| Exercise brief |
Print the data below exactly, but only the lines from the one containing "right knee: (531, 366)" down to the one containing "right hip: (265, 299)", inclusive.

| Extracted records |
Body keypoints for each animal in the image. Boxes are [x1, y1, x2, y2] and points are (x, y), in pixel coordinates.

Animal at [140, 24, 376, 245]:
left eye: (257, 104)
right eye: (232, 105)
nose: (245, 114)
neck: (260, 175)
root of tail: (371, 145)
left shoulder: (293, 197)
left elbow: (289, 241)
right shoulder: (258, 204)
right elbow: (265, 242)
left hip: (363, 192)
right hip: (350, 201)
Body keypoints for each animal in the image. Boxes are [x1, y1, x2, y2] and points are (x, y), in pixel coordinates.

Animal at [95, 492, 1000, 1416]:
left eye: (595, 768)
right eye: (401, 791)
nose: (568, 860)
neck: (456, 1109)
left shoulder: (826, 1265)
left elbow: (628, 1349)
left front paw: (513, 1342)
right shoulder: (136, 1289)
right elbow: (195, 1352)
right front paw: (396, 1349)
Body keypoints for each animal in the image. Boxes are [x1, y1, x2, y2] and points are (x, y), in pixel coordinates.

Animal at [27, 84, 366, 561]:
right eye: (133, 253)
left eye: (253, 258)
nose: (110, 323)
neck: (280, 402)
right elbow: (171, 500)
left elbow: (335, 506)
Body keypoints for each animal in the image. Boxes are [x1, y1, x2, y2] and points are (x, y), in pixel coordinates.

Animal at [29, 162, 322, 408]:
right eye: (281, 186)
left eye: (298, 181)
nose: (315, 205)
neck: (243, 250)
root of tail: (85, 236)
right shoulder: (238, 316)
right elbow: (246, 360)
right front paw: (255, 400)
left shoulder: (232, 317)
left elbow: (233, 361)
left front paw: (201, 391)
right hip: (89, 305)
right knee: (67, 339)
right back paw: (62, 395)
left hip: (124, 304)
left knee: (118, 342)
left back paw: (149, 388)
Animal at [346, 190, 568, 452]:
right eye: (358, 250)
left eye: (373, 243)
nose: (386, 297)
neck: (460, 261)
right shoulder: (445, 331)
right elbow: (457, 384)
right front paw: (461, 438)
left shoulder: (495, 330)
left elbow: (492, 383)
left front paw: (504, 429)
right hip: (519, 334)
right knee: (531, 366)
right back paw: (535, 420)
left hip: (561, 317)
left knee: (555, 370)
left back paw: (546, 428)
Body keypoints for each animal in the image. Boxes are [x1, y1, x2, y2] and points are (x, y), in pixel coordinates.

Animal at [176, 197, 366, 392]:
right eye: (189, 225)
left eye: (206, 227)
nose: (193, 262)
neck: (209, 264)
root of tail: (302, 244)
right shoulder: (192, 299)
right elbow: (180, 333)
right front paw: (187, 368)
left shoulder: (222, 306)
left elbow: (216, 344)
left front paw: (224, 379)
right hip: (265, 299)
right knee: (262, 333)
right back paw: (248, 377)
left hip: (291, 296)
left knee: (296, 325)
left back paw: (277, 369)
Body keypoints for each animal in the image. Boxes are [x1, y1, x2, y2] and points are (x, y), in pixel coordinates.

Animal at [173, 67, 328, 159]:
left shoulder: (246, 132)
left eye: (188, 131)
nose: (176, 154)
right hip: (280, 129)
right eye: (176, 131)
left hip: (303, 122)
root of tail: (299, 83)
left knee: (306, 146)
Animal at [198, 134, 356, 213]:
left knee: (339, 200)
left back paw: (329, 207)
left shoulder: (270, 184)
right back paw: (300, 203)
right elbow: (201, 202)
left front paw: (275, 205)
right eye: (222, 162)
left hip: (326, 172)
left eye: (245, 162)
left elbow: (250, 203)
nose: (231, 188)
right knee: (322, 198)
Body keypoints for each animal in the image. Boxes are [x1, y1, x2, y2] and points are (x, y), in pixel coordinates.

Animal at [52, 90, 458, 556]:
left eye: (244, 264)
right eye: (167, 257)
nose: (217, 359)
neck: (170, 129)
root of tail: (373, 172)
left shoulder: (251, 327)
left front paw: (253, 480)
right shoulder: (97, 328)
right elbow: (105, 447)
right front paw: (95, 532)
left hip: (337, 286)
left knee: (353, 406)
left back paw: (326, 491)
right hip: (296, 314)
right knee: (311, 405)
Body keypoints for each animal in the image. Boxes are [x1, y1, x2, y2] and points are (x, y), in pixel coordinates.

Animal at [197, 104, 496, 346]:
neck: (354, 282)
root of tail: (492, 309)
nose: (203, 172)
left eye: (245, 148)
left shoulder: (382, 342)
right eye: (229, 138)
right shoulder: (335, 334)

| Problem solution |
right knee: (531, 366)
right back paw: (535, 420)
left hip: (561, 317)
left knee: (555, 370)
left back paw: (546, 428)
Body keypoints for each animal in the image. Boxes are [x1, y1, x2, y2] and points are (x, y), in pixel coordinates.

Animal at [176, 197, 366, 392]:
right eye: (189, 225)
left eye: (206, 227)
nose: (193, 262)
neck: (209, 264)
root of tail: (302, 244)
right shoulder: (192, 299)
right elbow: (180, 333)
right front paw: (187, 368)
left shoulder: (222, 306)
left elbow: (216, 344)
left front paw: (224, 379)
right hip: (265, 299)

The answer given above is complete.